### TASK BRIEF
Copy, in full, each line of the material that holds the word "folder".

### EXTRACTED RECORDS

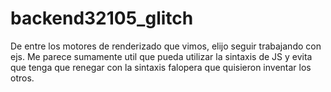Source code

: # backend32105_glitch

De entre los motores de renderizado que vimos, elijo seguir trabajando con ejs.
Me parece sumamente util que pueda utilizar la sintaxis de JS y evita que tenga que renegar con la sintaxis falopera que quisieron inventar los otros.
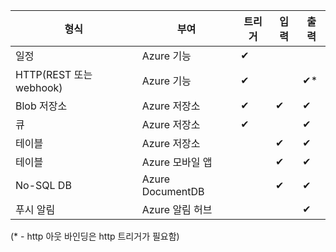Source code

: 형식 | 부여 | 트리거 | 입력 | 출력 
-----|---------|---------|-------|--------
일정 | Azure 기능 | &#10004; | | 
HTTP(REST 또는 webhook) | Azure 기능 | &#10004; | | &#10004;*
Blob 저장소 | Azure 저장소 | &#10004; | &#10004; | &#10004; 
큐 | Azure 저장소 | &#10004; | | &#10004;
테이블 | Azure 저장소 | | &#10004; | &#10004;
테이블 | Azure 모바일 앱 | | &#10004; | &#10004;
No-SQL DB | Azure DocumentDB | | &#10004; | &#10004;
푸시 알림 | Azure 알림 허브 | | | &#10004;

(* - http 아웃 바인딩은 http 트리거가 필요함)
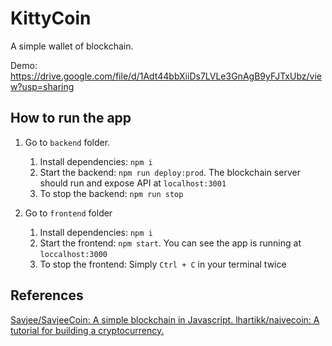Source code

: # KittyCoin

A simple wallet of blockchain.

Demo: https://drive.google.com/file/d/1Adt44bbXiiDs7LVLe3GnAgB9yFJTxUbz/view?usp=sharing

## How to run the app

1. Go to `backend` folder.

   1. Install dependencies: `npm i`
   2. Start the backend: `npm run deploy:prod`. The blockchain server should run and expose API at `localhost:3001`
   3. To stop the backend: `npm run stop`

2. Go to `frontend` folder

   1. Install dependencies: `npm i`
   2. Start the frontend: `npm start`. You can see the app is running at `loccalhost:3000`
   3. To stop the frontend: Simply `Ctrl + C` in your terminal twice

## References

[Savjee/SavjeeCoin: A simple blockchain in Javascript. ](https://github.com/Savjee/SavjeeCoin)
[lhartikk/naivecoin: A tutorial for building a cryptocurrency.](https://github.com/lhartikk/naivecoin)
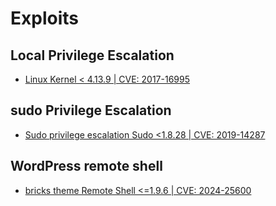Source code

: # Exploits

## Local Privilege Escalation
 - [Linux Kernel < 4.13.9 | CVE: 2017-16995](./LocalPrivilegeEscalation/LinuxKernel/4.13.9/4.13.9.md)

## sudo Privilege Escalation
 - [Sudo privilege escalation Sudo <1.8.28 | CVE: 2019-14287](./sudoPrivilegeEscalation/1.8.21p2/1.8.21p2.md)

## WordPress remote shell
 - [bricks theme Remote Shell <=1.9.6 | CVE: 2024-25600](./WordpressRemoteShell/themes/bricks1.9.6/bricks-1.9.6.md)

### TASK ANSWER
1. Go to `backend` folder.
2. Go to `frontend` folder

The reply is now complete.